You don’t need to leave your primary bank to earn more: Linking a separate savings account is easy and can reduce spending temptation.
The Federal Reserve held interest rates steady lat week—its second pause this year after three cuts last fall—signaling that savings yields are likely to stay elevated for the foreseeable future.
But a high federal funds rate doesn’t guarantee a high savings rate. Banks set their own rates, and they vary widely across the industry—often with the biggest banks paying the least.
Many savers keep their money at Chase, Bank of America, or Wells Fargo simply because that’s where they already bank. But that familiarity can come at a steep cost: All three institutions continue to pay a near-zero 0.01% APY on standard savings accounts.
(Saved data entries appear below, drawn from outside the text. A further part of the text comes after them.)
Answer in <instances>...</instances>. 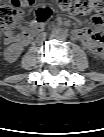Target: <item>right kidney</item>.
<instances>
[{"label": "right kidney", "mask_w": 104, "mask_h": 137, "mask_svg": "<svg viewBox=\"0 0 104 137\" xmlns=\"http://www.w3.org/2000/svg\"><path fill=\"white\" fill-rule=\"evenodd\" d=\"M23 48L18 44L10 45L4 53V58L6 61L12 63L15 62L20 54L22 53Z\"/></svg>", "instance_id": "ca27d5eb"}]
</instances>
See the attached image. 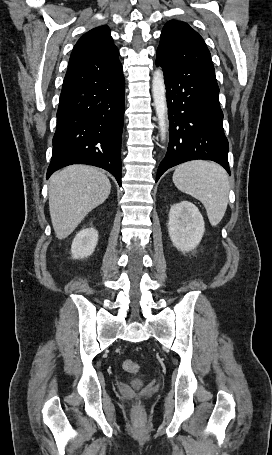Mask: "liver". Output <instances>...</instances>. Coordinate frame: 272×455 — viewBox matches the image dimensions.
I'll list each match as a JSON object with an SVG mask.
<instances>
[{"label":"liver","mask_w":272,"mask_h":455,"mask_svg":"<svg viewBox=\"0 0 272 455\" xmlns=\"http://www.w3.org/2000/svg\"><path fill=\"white\" fill-rule=\"evenodd\" d=\"M111 183L95 167L72 165L55 173L49 183V210L53 229L60 240L67 238L109 196Z\"/></svg>","instance_id":"obj_1"}]
</instances>
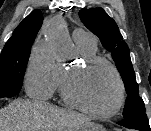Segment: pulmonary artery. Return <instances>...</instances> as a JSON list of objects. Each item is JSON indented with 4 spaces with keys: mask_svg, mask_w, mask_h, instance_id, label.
<instances>
[{
    "mask_svg": "<svg viewBox=\"0 0 151 131\" xmlns=\"http://www.w3.org/2000/svg\"><path fill=\"white\" fill-rule=\"evenodd\" d=\"M73 39L75 42H82L91 45H96L95 37L82 29H77L73 32Z\"/></svg>",
    "mask_w": 151,
    "mask_h": 131,
    "instance_id": "1",
    "label": "pulmonary artery"
}]
</instances>
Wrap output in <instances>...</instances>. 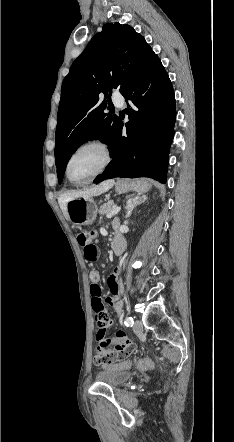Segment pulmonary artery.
I'll use <instances>...</instances> for the list:
<instances>
[{
    "label": "pulmonary artery",
    "mask_w": 234,
    "mask_h": 442,
    "mask_svg": "<svg viewBox=\"0 0 234 442\" xmlns=\"http://www.w3.org/2000/svg\"><path fill=\"white\" fill-rule=\"evenodd\" d=\"M112 101H113V103H114L115 105H117L118 107H123V105H124V99H123V97L120 96V95H115V96H113Z\"/></svg>",
    "instance_id": "e3ab8cb5"
}]
</instances>
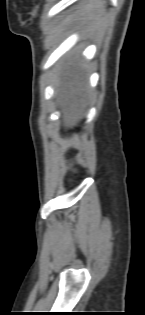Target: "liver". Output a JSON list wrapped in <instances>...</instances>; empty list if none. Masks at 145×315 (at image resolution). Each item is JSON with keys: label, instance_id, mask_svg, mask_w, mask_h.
Listing matches in <instances>:
<instances>
[{"label": "liver", "instance_id": "obj_1", "mask_svg": "<svg viewBox=\"0 0 145 315\" xmlns=\"http://www.w3.org/2000/svg\"><path fill=\"white\" fill-rule=\"evenodd\" d=\"M86 66L79 53L66 56L55 80L64 128H72L84 116L89 88Z\"/></svg>", "mask_w": 145, "mask_h": 315}]
</instances>
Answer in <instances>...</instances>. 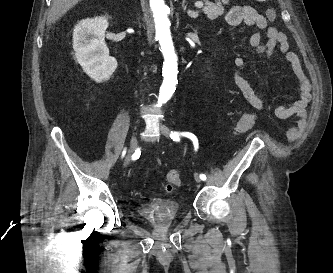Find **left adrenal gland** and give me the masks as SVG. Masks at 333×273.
<instances>
[{"mask_svg": "<svg viewBox=\"0 0 333 273\" xmlns=\"http://www.w3.org/2000/svg\"><path fill=\"white\" fill-rule=\"evenodd\" d=\"M185 3H186V0H183L182 1V8H183V10L184 11H186V5H185ZM187 14H188V16H190L191 18H197L198 17V11H192V10H187Z\"/></svg>", "mask_w": 333, "mask_h": 273, "instance_id": "obj_1", "label": "left adrenal gland"}]
</instances>
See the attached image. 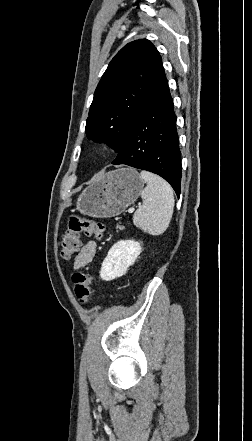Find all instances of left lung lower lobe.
<instances>
[{
    "label": "left lung lower lobe",
    "mask_w": 252,
    "mask_h": 441,
    "mask_svg": "<svg viewBox=\"0 0 252 441\" xmlns=\"http://www.w3.org/2000/svg\"><path fill=\"white\" fill-rule=\"evenodd\" d=\"M173 99L162 61L145 101L112 164H125L158 174L180 195L181 152Z\"/></svg>",
    "instance_id": "left-lung-lower-lobe-1"
}]
</instances>
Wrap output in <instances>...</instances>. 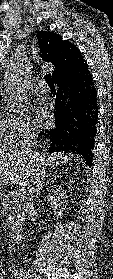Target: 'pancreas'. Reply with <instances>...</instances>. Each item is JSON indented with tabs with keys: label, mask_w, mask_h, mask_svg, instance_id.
Wrapping results in <instances>:
<instances>
[{
	"label": "pancreas",
	"mask_w": 113,
	"mask_h": 279,
	"mask_svg": "<svg viewBox=\"0 0 113 279\" xmlns=\"http://www.w3.org/2000/svg\"><path fill=\"white\" fill-rule=\"evenodd\" d=\"M1 204L4 209L12 210V215L8 219L9 228L12 229L15 226L22 225L24 218L23 197H20L16 191L7 192Z\"/></svg>",
	"instance_id": "pancreas-1"
}]
</instances>
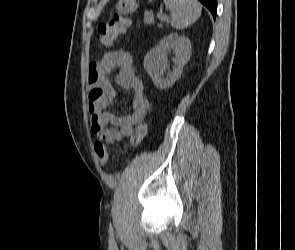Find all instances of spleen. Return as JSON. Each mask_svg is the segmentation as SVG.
Masks as SVG:
<instances>
[{"label":"spleen","instance_id":"spleen-1","mask_svg":"<svg viewBox=\"0 0 295 250\" xmlns=\"http://www.w3.org/2000/svg\"><path fill=\"white\" fill-rule=\"evenodd\" d=\"M166 9L171 11V25L184 29L200 17L202 6L198 0H164Z\"/></svg>","mask_w":295,"mask_h":250}]
</instances>
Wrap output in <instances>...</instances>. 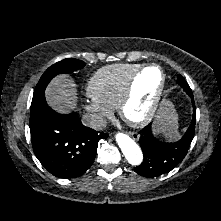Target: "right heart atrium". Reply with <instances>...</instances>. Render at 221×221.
<instances>
[{
	"label": "right heart atrium",
	"instance_id": "d8ad5b80",
	"mask_svg": "<svg viewBox=\"0 0 221 221\" xmlns=\"http://www.w3.org/2000/svg\"><path fill=\"white\" fill-rule=\"evenodd\" d=\"M83 108L91 116L93 123L97 127L102 126L105 119L112 113L111 108L93 99L87 100Z\"/></svg>",
	"mask_w": 221,
	"mask_h": 221
}]
</instances>
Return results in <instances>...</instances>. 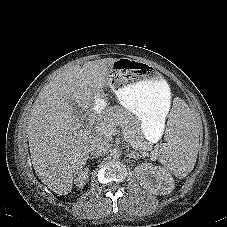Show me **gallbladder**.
<instances>
[{
	"instance_id": "gallbladder-1",
	"label": "gallbladder",
	"mask_w": 227,
	"mask_h": 227,
	"mask_svg": "<svg viewBox=\"0 0 227 227\" xmlns=\"http://www.w3.org/2000/svg\"><path fill=\"white\" fill-rule=\"evenodd\" d=\"M72 106L75 110V115L80 119V120H85L86 119V113L83 112L75 103H72Z\"/></svg>"
}]
</instances>
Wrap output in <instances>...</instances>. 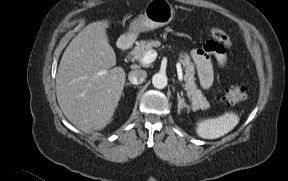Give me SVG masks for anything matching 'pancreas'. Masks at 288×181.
<instances>
[{
	"label": "pancreas",
	"mask_w": 288,
	"mask_h": 181,
	"mask_svg": "<svg viewBox=\"0 0 288 181\" xmlns=\"http://www.w3.org/2000/svg\"><path fill=\"white\" fill-rule=\"evenodd\" d=\"M161 45L158 40H148L140 41L139 45L134 48V56L140 61V59L148 51L153 50ZM181 64L185 68V90L187 91V96L192 103L194 109H207L210 107L209 102L206 97L202 94L201 90L197 88L195 83V67L194 63L190 60V57L187 53L181 52L179 58Z\"/></svg>",
	"instance_id": "obj_1"
}]
</instances>
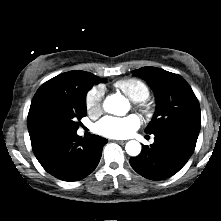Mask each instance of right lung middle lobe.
Here are the masks:
<instances>
[{"instance_id": "right-lung-middle-lobe-1", "label": "right lung middle lobe", "mask_w": 221, "mask_h": 221, "mask_svg": "<svg viewBox=\"0 0 221 221\" xmlns=\"http://www.w3.org/2000/svg\"><path fill=\"white\" fill-rule=\"evenodd\" d=\"M105 81L91 79L85 72H80L67 87L42 85L33 98L35 119L55 134L76 132L80 119L86 116L88 90Z\"/></svg>"}]
</instances>
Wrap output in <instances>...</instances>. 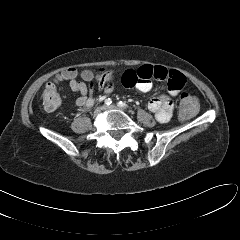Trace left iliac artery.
Listing matches in <instances>:
<instances>
[{"label": "left iliac artery", "instance_id": "obj_1", "mask_svg": "<svg viewBox=\"0 0 240 240\" xmlns=\"http://www.w3.org/2000/svg\"><path fill=\"white\" fill-rule=\"evenodd\" d=\"M117 105H118L119 107L124 108V109H127V108H128V105H127L125 102H122V101L118 102Z\"/></svg>", "mask_w": 240, "mask_h": 240}]
</instances>
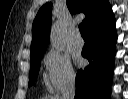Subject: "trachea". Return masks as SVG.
Returning a JSON list of instances; mask_svg holds the SVG:
<instances>
[{"label":"trachea","mask_w":128,"mask_h":99,"mask_svg":"<svg viewBox=\"0 0 128 99\" xmlns=\"http://www.w3.org/2000/svg\"><path fill=\"white\" fill-rule=\"evenodd\" d=\"M79 31H80L82 37H84V36L87 37V29H86V26L84 23H80Z\"/></svg>","instance_id":"1"}]
</instances>
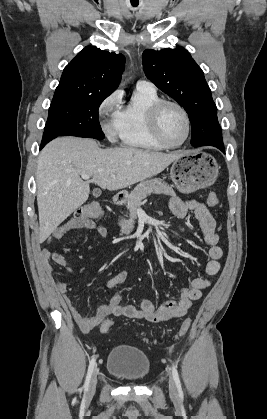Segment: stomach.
Returning <instances> with one entry per match:
<instances>
[{
    "label": "stomach",
    "mask_w": 267,
    "mask_h": 419,
    "mask_svg": "<svg viewBox=\"0 0 267 419\" xmlns=\"http://www.w3.org/2000/svg\"><path fill=\"white\" fill-rule=\"evenodd\" d=\"M218 171L219 166L212 155L193 151L182 154L173 162L170 176L180 192L191 193L211 186L216 181Z\"/></svg>",
    "instance_id": "0dacf381"
}]
</instances>
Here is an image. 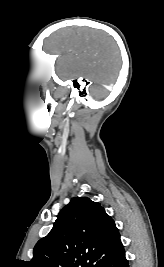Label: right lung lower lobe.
<instances>
[{
    "label": "right lung lower lobe",
    "instance_id": "1",
    "mask_svg": "<svg viewBox=\"0 0 164 267\" xmlns=\"http://www.w3.org/2000/svg\"><path fill=\"white\" fill-rule=\"evenodd\" d=\"M95 267H129L124 248L105 256Z\"/></svg>",
    "mask_w": 164,
    "mask_h": 267
}]
</instances>
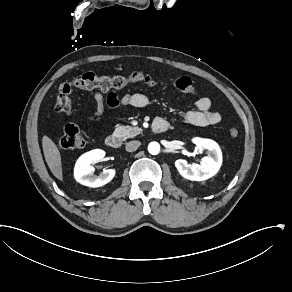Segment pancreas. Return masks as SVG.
I'll return each mask as SVG.
<instances>
[{
  "label": "pancreas",
  "instance_id": "cf45deb5",
  "mask_svg": "<svg viewBox=\"0 0 292 292\" xmlns=\"http://www.w3.org/2000/svg\"><path fill=\"white\" fill-rule=\"evenodd\" d=\"M142 130L138 127L130 126H118L114 131V136L120 140H126L128 138H134L140 134Z\"/></svg>",
  "mask_w": 292,
  "mask_h": 292
}]
</instances>
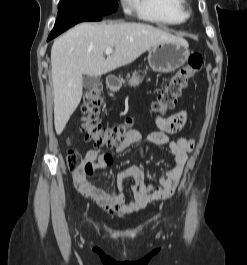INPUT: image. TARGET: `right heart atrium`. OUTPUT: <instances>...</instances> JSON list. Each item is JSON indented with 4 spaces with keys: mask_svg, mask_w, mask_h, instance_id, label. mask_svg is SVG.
<instances>
[{
    "mask_svg": "<svg viewBox=\"0 0 247 265\" xmlns=\"http://www.w3.org/2000/svg\"><path fill=\"white\" fill-rule=\"evenodd\" d=\"M124 11L129 12L134 6V0H121Z\"/></svg>",
    "mask_w": 247,
    "mask_h": 265,
    "instance_id": "right-heart-atrium-1",
    "label": "right heart atrium"
}]
</instances>
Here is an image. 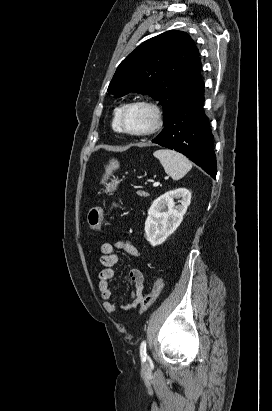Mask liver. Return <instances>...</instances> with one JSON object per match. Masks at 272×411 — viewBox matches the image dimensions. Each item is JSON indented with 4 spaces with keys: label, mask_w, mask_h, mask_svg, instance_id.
Masks as SVG:
<instances>
[{
    "label": "liver",
    "mask_w": 272,
    "mask_h": 411,
    "mask_svg": "<svg viewBox=\"0 0 272 411\" xmlns=\"http://www.w3.org/2000/svg\"><path fill=\"white\" fill-rule=\"evenodd\" d=\"M118 168H119V163H118V161L115 160V159H112V160L110 161L109 165H107L106 168H105L106 173H105V176H104L103 181H104L105 179H107L108 176H109L114 170H116V169H118Z\"/></svg>",
    "instance_id": "6515ba94"
}]
</instances>
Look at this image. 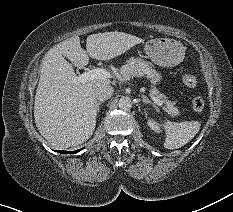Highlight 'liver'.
Listing matches in <instances>:
<instances>
[{
  "label": "liver",
  "instance_id": "liver-1",
  "mask_svg": "<svg viewBox=\"0 0 233 212\" xmlns=\"http://www.w3.org/2000/svg\"><path fill=\"white\" fill-rule=\"evenodd\" d=\"M143 39L123 32L89 35L86 50L80 37L73 36L51 48L40 66V80L35 95L34 118L40 134L55 148H68L87 141L96 125L98 112L95 86L111 81L95 79L74 83L73 65H88L89 57L107 61L120 56Z\"/></svg>",
  "mask_w": 233,
  "mask_h": 212
}]
</instances>
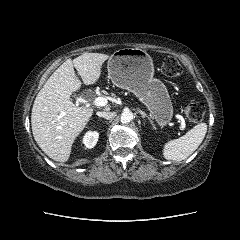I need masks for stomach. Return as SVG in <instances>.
Returning a JSON list of instances; mask_svg holds the SVG:
<instances>
[{
  "label": "stomach",
  "instance_id": "obj_1",
  "mask_svg": "<svg viewBox=\"0 0 240 240\" xmlns=\"http://www.w3.org/2000/svg\"><path fill=\"white\" fill-rule=\"evenodd\" d=\"M108 75L114 85L134 93L164 127L173 116L166 86L154 78L152 58L139 48H122L108 60Z\"/></svg>",
  "mask_w": 240,
  "mask_h": 240
}]
</instances>
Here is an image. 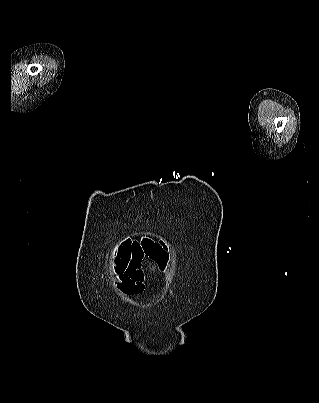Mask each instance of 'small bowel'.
Here are the masks:
<instances>
[{
	"mask_svg": "<svg viewBox=\"0 0 319 403\" xmlns=\"http://www.w3.org/2000/svg\"><path fill=\"white\" fill-rule=\"evenodd\" d=\"M148 258L164 268L168 255L161 243L152 240L124 242L114 256L111 268L118 277V288L129 294L140 292L143 287V260Z\"/></svg>",
	"mask_w": 319,
	"mask_h": 403,
	"instance_id": "small-bowel-1",
	"label": "small bowel"
}]
</instances>
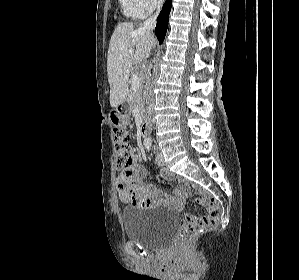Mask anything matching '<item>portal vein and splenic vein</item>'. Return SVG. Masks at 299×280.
I'll use <instances>...</instances> for the list:
<instances>
[{"label":"portal vein and splenic vein","mask_w":299,"mask_h":280,"mask_svg":"<svg viewBox=\"0 0 299 280\" xmlns=\"http://www.w3.org/2000/svg\"><path fill=\"white\" fill-rule=\"evenodd\" d=\"M131 87L133 90H137L141 87V80L138 76L133 75Z\"/></svg>","instance_id":"1"}]
</instances>
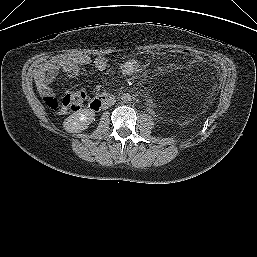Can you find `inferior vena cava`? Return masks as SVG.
Here are the masks:
<instances>
[{
    "label": "inferior vena cava",
    "mask_w": 257,
    "mask_h": 257,
    "mask_svg": "<svg viewBox=\"0 0 257 257\" xmlns=\"http://www.w3.org/2000/svg\"><path fill=\"white\" fill-rule=\"evenodd\" d=\"M114 103H115V100H112L109 102L108 106L114 105Z\"/></svg>",
    "instance_id": "obj_1"
}]
</instances>
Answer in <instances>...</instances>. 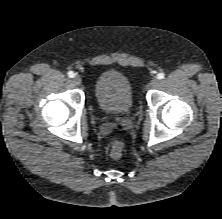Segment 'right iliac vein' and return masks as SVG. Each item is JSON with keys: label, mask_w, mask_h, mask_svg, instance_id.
<instances>
[{"label": "right iliac vein", "mask_w": 222, "mask_h": 219, "mask_svg": "<svg viewBox=\"0 0 222 219\" xmlns=\"http://www.w3.org/2000/svg\"><path fill=\"white\" fill-rule=\"evenodd\" d=\"M72 81H73V84L76 85V86H79L82 82L81 77L78 76V75L75 76Z\"/></svg>", "instance_id": "1"}]
</instances>
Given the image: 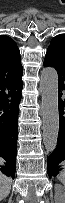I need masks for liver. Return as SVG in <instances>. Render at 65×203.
<instances>
[{
  "mask_svg": "<svg viewBox=\"0 0 65 203\" xmlns=\"http://www.w3.org/2000/svg\"><path fill=\"white\" fill-rule=\"evenodd\" d=\"M11 184H12L11 178L3 174L0 175V199H4L9 195L11 190Z\"/></svg>",
  "mask_w": 65,
  "mask_h": 203,
  "instance_id": "liver-1",
  "label": "liver"
}]
</instances>
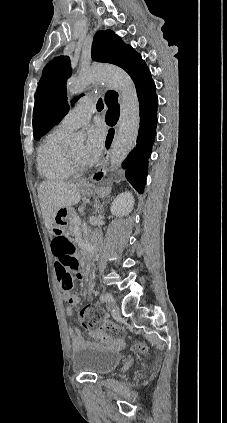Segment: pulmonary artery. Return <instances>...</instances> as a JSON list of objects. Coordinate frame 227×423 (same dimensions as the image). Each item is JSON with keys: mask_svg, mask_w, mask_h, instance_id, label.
I'll return each mask as SVG.
<instances>
[{"mask_svg": "<svg viewBox=\"0 0 227 423\" xmlns=\"http://www.w3.org/2000/svg\"><path fill=\"white\" fill-rule=\"evenodd\" d=\"M93 104L89 100H83L61 120L58 127L71 132L86 125L91 119Z\"/></svg>", "mask_w": 227, "mask_h": 423, "instance_id": "1", "label": "pulmonary artery"}]
</instances>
At that rate, even a $10,000 balance earns just $1 in interest over an entire year.
Meanwhile, many smaller banks and credit unions are paying 4% or more on high-yield savings accounts, with the most competitive options offering 5.00% APY. Those rates may drift lower over time, but they still dwarf what the biggest banks are paying by a wide margin.
One reason for the gap is competition. Large banks already have millions of customers and steady deposits, so they don’t need to offer higher rates to attract more money. Smaller banks and credit unions, by contrast, need to attract new customers, and one way to do that is by offering competitive interest rates.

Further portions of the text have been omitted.